**WORK INSTRUCTIONS:** Reproduce all of the lines below word for word, leaving out the pictures.

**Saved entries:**
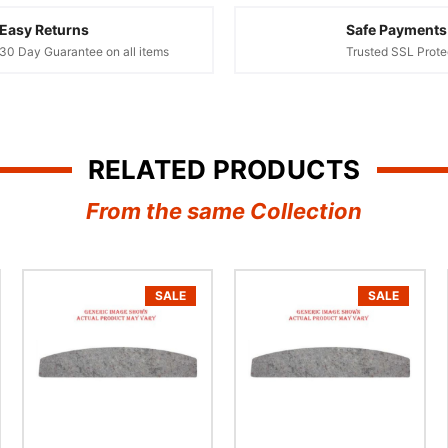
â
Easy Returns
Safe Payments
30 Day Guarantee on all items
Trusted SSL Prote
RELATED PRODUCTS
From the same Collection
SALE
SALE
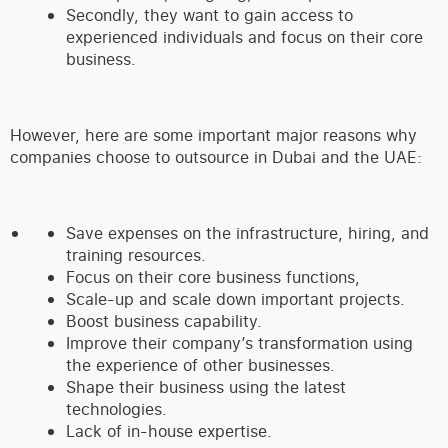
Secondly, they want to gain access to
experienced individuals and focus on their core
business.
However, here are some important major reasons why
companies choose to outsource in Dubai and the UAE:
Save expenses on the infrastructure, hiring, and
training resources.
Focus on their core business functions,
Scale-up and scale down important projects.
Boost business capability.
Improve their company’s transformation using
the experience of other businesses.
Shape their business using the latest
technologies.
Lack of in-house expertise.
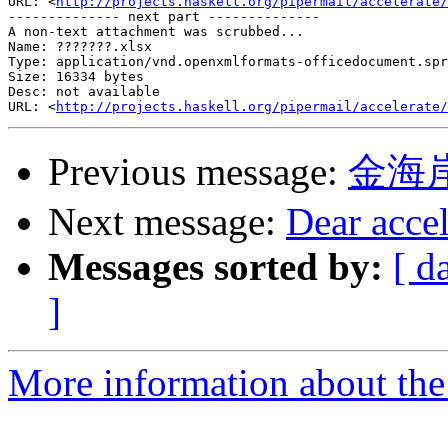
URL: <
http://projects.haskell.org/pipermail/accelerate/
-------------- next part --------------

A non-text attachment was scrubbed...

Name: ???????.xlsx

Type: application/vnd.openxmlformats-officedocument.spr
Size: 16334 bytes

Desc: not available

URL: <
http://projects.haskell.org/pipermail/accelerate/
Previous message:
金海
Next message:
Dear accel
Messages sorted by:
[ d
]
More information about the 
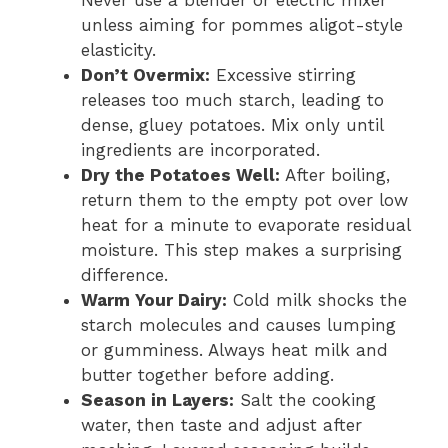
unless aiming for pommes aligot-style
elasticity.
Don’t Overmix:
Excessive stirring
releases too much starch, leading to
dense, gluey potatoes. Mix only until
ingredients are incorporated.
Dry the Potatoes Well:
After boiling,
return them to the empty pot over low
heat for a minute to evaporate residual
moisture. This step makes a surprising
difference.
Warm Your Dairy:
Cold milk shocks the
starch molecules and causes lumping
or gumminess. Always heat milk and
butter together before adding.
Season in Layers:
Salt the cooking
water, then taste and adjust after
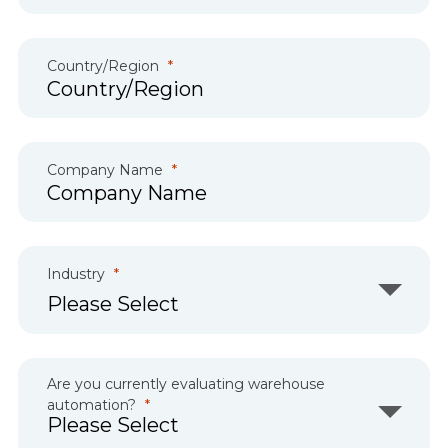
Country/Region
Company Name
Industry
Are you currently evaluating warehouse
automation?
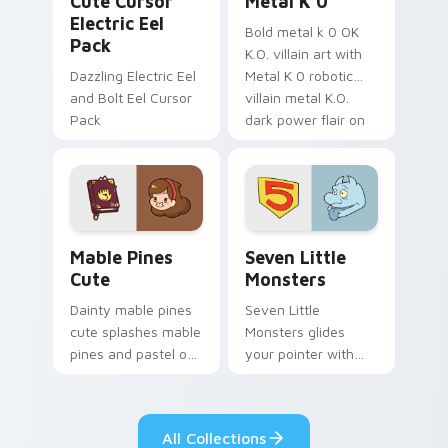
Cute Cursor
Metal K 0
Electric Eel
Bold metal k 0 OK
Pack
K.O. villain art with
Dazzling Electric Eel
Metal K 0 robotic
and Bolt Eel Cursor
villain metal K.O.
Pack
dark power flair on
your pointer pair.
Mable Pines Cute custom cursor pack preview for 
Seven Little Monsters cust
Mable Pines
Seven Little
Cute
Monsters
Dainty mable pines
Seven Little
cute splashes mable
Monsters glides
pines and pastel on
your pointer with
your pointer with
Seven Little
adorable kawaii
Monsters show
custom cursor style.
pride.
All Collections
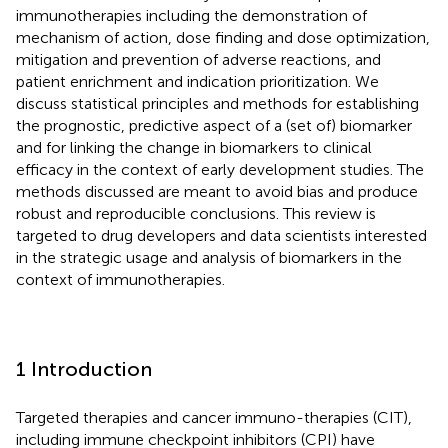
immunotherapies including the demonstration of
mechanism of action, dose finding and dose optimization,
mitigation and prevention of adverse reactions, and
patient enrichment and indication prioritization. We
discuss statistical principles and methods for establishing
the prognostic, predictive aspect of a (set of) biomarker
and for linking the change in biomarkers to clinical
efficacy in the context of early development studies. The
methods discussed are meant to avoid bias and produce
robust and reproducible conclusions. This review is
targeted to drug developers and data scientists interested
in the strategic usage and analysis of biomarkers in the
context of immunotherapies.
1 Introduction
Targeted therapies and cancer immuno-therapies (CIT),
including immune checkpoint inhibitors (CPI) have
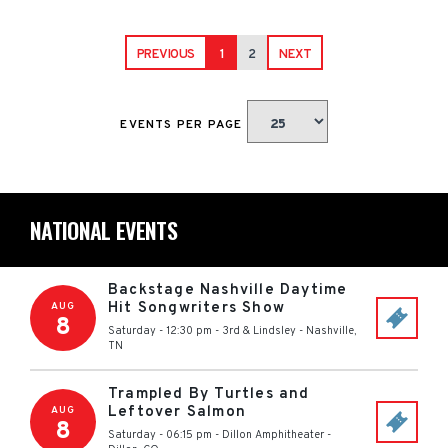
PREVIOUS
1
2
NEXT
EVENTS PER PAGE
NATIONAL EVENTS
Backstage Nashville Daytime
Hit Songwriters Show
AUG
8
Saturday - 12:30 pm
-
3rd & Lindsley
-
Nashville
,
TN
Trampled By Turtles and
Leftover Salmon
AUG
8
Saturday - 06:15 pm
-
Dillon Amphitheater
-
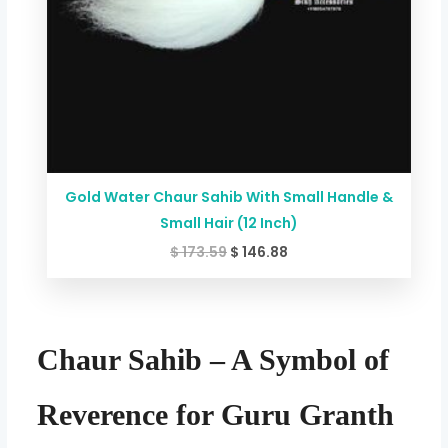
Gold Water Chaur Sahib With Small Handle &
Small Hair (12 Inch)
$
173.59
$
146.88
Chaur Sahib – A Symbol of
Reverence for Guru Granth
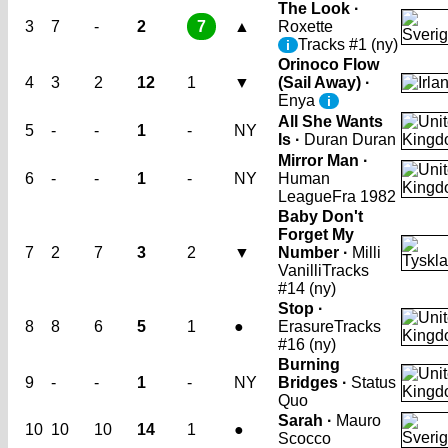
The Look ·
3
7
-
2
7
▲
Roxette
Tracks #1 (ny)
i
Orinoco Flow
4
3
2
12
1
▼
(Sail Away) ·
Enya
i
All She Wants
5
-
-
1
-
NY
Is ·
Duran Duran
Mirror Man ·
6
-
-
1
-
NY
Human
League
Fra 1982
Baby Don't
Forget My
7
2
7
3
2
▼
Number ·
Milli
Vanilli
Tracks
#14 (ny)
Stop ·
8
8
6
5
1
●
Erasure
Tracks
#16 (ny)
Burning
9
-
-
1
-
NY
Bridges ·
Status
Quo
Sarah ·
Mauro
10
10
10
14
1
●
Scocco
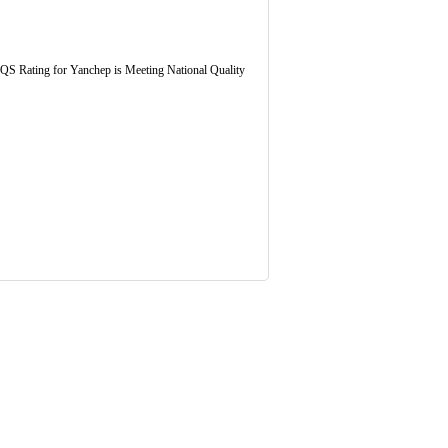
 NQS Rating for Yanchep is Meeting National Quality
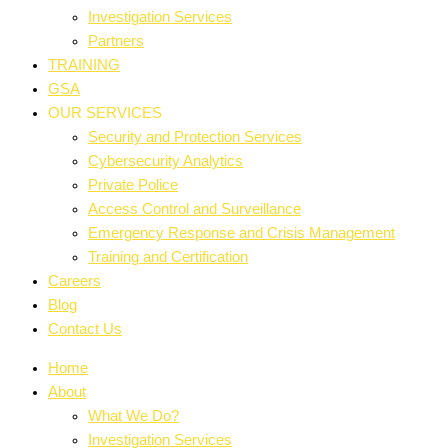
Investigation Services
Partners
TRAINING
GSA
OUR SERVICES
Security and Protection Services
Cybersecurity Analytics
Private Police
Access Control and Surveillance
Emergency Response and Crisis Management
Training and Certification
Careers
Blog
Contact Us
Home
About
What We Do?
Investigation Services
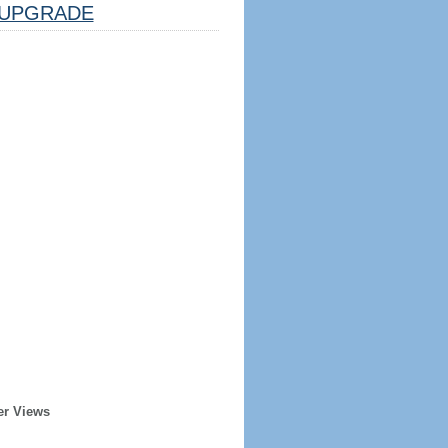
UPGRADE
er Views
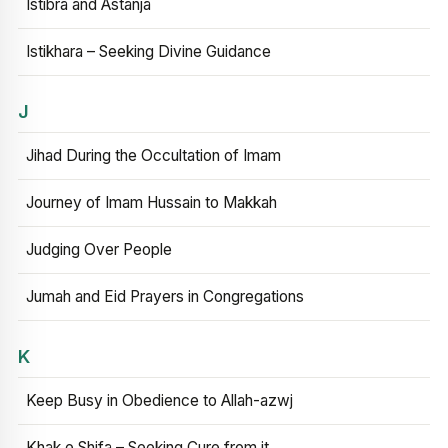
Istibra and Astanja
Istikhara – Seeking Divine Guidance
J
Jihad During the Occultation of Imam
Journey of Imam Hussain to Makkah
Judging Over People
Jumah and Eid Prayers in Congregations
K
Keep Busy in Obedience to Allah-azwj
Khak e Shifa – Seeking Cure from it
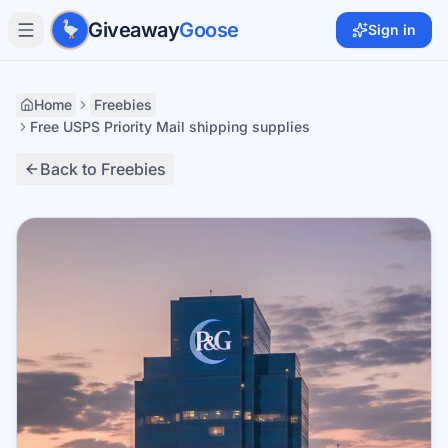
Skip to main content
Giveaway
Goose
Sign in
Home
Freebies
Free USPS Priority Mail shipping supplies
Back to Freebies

**REPLY:**
â
Easy Returns
Safe Payments
30 Day Guarantee on all items
Trusted SSL Prote
RELATED PRODUCTS
From the same Collection
SALE
SALE
Secondly, they want to gain access to
experienced individuals and focus on their core
business.
However, here are some important major reasons why
companies choose to outsource in Dubai and the UAE:
Save expenses on the infrastructure, hiring, and
training resources.
Focus on their core business functions,
Scale-up and scale down important projects.
Boost business capability.
Improve their company’s transformation using
the experience of other businesses.
Shape their business using the latest
technologies.
Lack of in-house expertise.
URL: <
http://projects.haskell.org/pipermail/accelerate/
-------------- next part --------------

A non-text attachment was scrubbed...

Name: ???????.xlsx

Type: application/vnd.openxmlformats-officedocument.spr
Size: 16334 bytes

Desc: not available

URL: <
http://projects.haskell.org/pipermail/accelerate/
Previous message:
金海
Next message:
Dear accel
Messages sorted by:
[ d
]
More information about the 
unless aiming for pommes aligot-style
elasticity.
Don’t Overmix:
Excessive stirring
releases too much starch, leading to
dense, gluey potatoes. Mix only until
ingredients are incorporated.
Dry the Potatoes Well:
After boiling,
return them to the empty pot over low
heat for a minute to evaporate residual
moisture. This step makes a surprising
difference.
Warm Your Dairy:
Cold milk shocks the
starch molecules and causes lumping
or gumminess. Always heat milk and
butter together before adding.
Season in Layers:
Salt the cooking
water, then taste and adjust after
Country/Region
Company Name
Industry
Are you currently evaluating warehouse
automation?
Cute Cursor
Metal K 0
Electric Eel
Bold metal k 0 OK
Pack
K.O. villain art with
Dazzling Electric Eel
Metal K 0 robotic
and Bolt Eel Cursor
villain metal K.O.
Pack
dark power flair on
your pointer pair.
Mable Pines Cute custom cursor pack preview for 
Seven Little Monsters cust
Mable Pines
Seven Little
Cute
Monsters
Dainty mable pines
Seven Little
cute splashes mable
Monsters glides
pines and pastel on
your pointer with
your pointer with
Seven Little
adorable kawaii
Monsters show
custom cursor style.
pride.
All Collections
immunotherapies including the demonstration of
mechanism of action, dose finding and dose optimization,
mitigation and prevention of adverse reactions, and
patient enrichment and indication prioritization. We
discuss statistical principles and methods for establishing
the prognostic, predictive aspect of a (set of) biomarker
and for linking the change in biomarkers to clinical
efficacy in the context of early development studies. The
methods discussed are meant to avoid bias and produce
robust and reproducible conclusions. This review is
targeted to drug developers and data scientists interested
in the strategic usage and analysis of biomarkers in the
context of immunotherapies.
1 Introduction
Targeted therapies and cancer immuno-therapies (CIT),
including immune checkpoint inhibitors (CPI) have
PREVIOUS
1
2
NEXT
EVENTS PER PAGE
NATIONAL EVENTS
Backstage Nashville Daytime
Hit Songwriters Show
AUG
8
Saturday - 12:30 pm
-
3rd & Lindsley
-
Nashville
,
TN
Trampled By Turtles and
Leftover Salmon
AUG
8
Saturday - 06:15 pm
-
Dillon Amphitheater
-
Gold Water Chaur Sahib With Small Handle &
Small Hair (12 Inch)
$
173.59
$
146.88
Chaur Sahib – A Symbol of
Reverence for Guru Granth
The Look ·
3
7
-
2
7
▲
Roxette
Tracks #1 (ny)
i
Orinoco Flow
4
3
2
12
1
▼
(Sail Away) ·
Enya
i
All She Wants
5
-
-
1
-
NY
Is ·
Duran Duran
Mirror Man ·
6
-
-
1
-
NY
Human
League
Fra 1982
Baby Don't
Forget My
7
2
7
3
2
▼
Number ·
Milli
Vanilli
Tracks
#14 (ny)
Stop ·
8
8
6
5
1
●
Erasure
Tracks
#16 (ny)
Burning
9
-
-
1
-
NY
Bridges ·
Status
Quo
Sarah ·
Mauro
10
10
10
14
1
●
Scocco
 NQS Rating for Yanchep is Meeting National Quality
Investigation Services
Partners
TRAINING
GSA
OUR SERVICES
Security and Protection Services
Cybersecurity Analytics
Private Police
Access Control and Surveillance
Emergency Response and Crisis Management
Training and Certification
Careers
Blog
Contact Us
Home
About
What We Do?
Investigation Services
UPGRADE
er Views
Istibra and Astanja
Istikhara – Seeking Divine Guidance
J
Jihad During the Occultation of Imam
Journey of Imam Hussain to Makkah
Judging Over People
Jumah and Eid Prayers in Congregations
K
Keep Busy in Obedience to Allah-azwj
Khak e Shifa – Seeking Cure from it
Skip to main content
Giveaway
Goose
Sign in
Home
Freebies
Free USPS Priority Mail shipping supplies
Back to Freebies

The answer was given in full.